En cuanto al viejo frunció el ceño, quién sabe si para distinguir la cara del intruso o porque se le había adelantado el orgasmo. Carvalho pensó en disculparse, pero se limitó a cerrar la puerta con suavidad y a volver al despacho del llamado Brando, que le esperaba seguro del buen resultado de su iniciativa.
– ¿Qué ha visto usted?
– Una jovencita…
– Diecisiete años… Mi hija.
– … haciendo el amor…
– Follando.
– Con un señor enfadado.
– Un hombre que podía ser su padre.
Ya estaba satisfecho Brando, ni alto ni bajo, ni gordo ni flaco, extrovertido y presumiendo de llamar al pan pan y al vino vino, como los aragoneses y los navarros. Era navarro, informó, pero su apellido tal vez fuera de origen centroeuropeo.
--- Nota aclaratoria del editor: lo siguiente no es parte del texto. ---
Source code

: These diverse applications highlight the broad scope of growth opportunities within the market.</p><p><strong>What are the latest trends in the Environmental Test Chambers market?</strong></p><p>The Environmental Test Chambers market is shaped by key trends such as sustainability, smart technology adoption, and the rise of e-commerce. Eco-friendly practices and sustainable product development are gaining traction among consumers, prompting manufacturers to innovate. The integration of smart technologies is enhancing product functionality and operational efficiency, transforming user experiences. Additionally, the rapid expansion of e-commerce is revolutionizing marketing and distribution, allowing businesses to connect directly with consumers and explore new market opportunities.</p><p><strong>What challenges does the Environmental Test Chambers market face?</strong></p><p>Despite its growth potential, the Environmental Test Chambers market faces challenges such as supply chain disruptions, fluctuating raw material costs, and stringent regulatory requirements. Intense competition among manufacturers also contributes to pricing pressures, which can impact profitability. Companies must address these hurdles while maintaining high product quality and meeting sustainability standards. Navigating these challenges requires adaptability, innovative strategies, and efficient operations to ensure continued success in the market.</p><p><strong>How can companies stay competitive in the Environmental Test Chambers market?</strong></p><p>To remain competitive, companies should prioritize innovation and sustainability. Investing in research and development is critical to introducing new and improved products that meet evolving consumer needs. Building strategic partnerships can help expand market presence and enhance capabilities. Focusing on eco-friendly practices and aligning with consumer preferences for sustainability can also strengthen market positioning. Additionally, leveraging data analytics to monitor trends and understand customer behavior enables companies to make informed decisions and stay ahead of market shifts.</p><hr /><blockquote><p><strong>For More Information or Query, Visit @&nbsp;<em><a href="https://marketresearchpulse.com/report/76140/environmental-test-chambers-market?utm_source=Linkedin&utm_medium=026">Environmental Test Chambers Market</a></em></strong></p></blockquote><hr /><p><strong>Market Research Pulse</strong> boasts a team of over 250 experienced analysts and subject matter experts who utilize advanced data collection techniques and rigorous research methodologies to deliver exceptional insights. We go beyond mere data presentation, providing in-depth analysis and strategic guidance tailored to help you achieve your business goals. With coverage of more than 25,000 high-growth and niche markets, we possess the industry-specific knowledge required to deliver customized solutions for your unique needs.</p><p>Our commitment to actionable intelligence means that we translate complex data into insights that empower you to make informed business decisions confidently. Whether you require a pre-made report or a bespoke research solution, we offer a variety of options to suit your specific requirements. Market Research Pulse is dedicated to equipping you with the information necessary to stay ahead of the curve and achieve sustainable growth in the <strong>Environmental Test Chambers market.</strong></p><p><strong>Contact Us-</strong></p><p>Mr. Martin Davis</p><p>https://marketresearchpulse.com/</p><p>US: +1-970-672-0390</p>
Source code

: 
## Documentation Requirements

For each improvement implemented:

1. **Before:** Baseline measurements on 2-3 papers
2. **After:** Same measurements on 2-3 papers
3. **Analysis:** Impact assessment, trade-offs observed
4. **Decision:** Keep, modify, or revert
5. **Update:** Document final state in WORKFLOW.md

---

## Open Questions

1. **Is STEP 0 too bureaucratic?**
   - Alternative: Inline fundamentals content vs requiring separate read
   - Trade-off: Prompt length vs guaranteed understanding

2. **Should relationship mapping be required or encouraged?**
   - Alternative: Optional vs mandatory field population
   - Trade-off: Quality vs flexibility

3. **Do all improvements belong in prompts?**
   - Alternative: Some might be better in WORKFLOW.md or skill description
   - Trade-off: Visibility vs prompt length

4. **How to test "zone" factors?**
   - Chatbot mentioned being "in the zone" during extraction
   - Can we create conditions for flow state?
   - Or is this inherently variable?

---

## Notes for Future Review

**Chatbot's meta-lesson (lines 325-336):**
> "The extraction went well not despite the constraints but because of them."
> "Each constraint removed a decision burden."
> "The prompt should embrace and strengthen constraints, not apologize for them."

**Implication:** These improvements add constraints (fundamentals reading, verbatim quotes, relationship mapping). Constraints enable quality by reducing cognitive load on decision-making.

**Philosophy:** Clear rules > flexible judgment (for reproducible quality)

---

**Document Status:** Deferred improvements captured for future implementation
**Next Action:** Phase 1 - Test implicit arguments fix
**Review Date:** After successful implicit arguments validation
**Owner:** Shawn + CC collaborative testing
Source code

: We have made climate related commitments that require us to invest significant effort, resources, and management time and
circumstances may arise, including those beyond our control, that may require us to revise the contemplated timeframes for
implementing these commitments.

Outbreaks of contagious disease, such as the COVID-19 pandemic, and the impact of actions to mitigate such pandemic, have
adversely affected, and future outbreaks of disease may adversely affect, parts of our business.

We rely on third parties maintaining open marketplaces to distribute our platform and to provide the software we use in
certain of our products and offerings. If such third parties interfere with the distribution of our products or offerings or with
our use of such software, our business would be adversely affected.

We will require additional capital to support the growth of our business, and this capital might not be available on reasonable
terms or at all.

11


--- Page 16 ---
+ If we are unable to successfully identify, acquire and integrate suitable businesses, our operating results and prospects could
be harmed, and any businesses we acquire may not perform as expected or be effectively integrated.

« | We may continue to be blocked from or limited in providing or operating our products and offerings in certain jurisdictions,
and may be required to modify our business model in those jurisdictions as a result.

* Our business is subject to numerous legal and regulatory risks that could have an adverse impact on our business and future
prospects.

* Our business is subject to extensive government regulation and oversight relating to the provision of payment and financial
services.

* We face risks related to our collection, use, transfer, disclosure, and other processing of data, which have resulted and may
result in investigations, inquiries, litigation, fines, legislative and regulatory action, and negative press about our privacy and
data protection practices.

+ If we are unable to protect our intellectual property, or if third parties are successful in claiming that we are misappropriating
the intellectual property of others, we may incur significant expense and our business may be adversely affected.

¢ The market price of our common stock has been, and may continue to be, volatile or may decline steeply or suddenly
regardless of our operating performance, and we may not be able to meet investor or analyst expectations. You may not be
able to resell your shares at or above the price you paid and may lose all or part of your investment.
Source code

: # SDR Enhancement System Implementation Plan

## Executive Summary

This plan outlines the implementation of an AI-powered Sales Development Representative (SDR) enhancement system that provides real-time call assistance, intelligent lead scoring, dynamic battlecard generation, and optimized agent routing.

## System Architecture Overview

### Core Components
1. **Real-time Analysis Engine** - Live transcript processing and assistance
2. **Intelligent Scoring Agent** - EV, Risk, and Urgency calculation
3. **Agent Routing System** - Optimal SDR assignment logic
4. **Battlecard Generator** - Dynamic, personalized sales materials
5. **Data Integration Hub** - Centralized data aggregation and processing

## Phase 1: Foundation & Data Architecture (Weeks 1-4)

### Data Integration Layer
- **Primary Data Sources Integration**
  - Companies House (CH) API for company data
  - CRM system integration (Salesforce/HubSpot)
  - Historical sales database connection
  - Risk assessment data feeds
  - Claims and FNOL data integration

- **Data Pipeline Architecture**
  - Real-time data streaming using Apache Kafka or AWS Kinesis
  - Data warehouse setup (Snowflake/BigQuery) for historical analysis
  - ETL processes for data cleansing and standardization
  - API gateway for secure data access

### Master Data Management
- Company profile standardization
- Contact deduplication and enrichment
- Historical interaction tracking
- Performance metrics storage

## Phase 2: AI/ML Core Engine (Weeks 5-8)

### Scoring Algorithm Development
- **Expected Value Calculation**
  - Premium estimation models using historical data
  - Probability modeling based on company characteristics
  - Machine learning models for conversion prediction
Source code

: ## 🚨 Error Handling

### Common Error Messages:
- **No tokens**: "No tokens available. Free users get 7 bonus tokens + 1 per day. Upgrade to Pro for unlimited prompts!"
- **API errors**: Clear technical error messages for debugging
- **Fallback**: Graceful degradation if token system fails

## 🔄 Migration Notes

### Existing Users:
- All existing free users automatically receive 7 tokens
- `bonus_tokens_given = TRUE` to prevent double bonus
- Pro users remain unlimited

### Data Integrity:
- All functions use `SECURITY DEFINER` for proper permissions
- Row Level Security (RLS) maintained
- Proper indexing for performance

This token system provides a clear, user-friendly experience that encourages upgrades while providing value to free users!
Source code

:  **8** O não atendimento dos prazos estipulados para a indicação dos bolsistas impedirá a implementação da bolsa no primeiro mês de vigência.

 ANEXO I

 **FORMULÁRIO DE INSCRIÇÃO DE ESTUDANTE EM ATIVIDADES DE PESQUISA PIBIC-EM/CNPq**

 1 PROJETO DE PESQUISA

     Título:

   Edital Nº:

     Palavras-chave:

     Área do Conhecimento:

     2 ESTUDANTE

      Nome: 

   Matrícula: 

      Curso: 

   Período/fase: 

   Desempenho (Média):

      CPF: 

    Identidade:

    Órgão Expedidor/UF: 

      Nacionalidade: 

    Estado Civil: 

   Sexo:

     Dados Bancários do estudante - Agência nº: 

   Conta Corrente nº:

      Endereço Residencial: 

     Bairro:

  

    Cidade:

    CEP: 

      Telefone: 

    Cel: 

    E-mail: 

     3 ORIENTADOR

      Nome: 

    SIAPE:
– Brando. ¿Le suena no? Muy gracioso lo de Marlon Brando.
Fue un fugaz momento de autocomplacencia para volver a la melancolía.
– Soy un fracasado. Mi mujer me abandonó por primera vez a los quince días de casados, luego volvió, tuvimos un hijo, que acaba de quitarme el negocio, y ya de propina esta chica. Cuando la niña cumplió diez años mi mujer me dejó definitivamente para irse con un gimnasta, quedó clasificado el veintiséis en un campeonato del mundo. Lo de los aros era lo suyo.
Luego se cayó en mala postura, se quedó paralítico y mi mujer lleva el gimnasio. No me lo explico.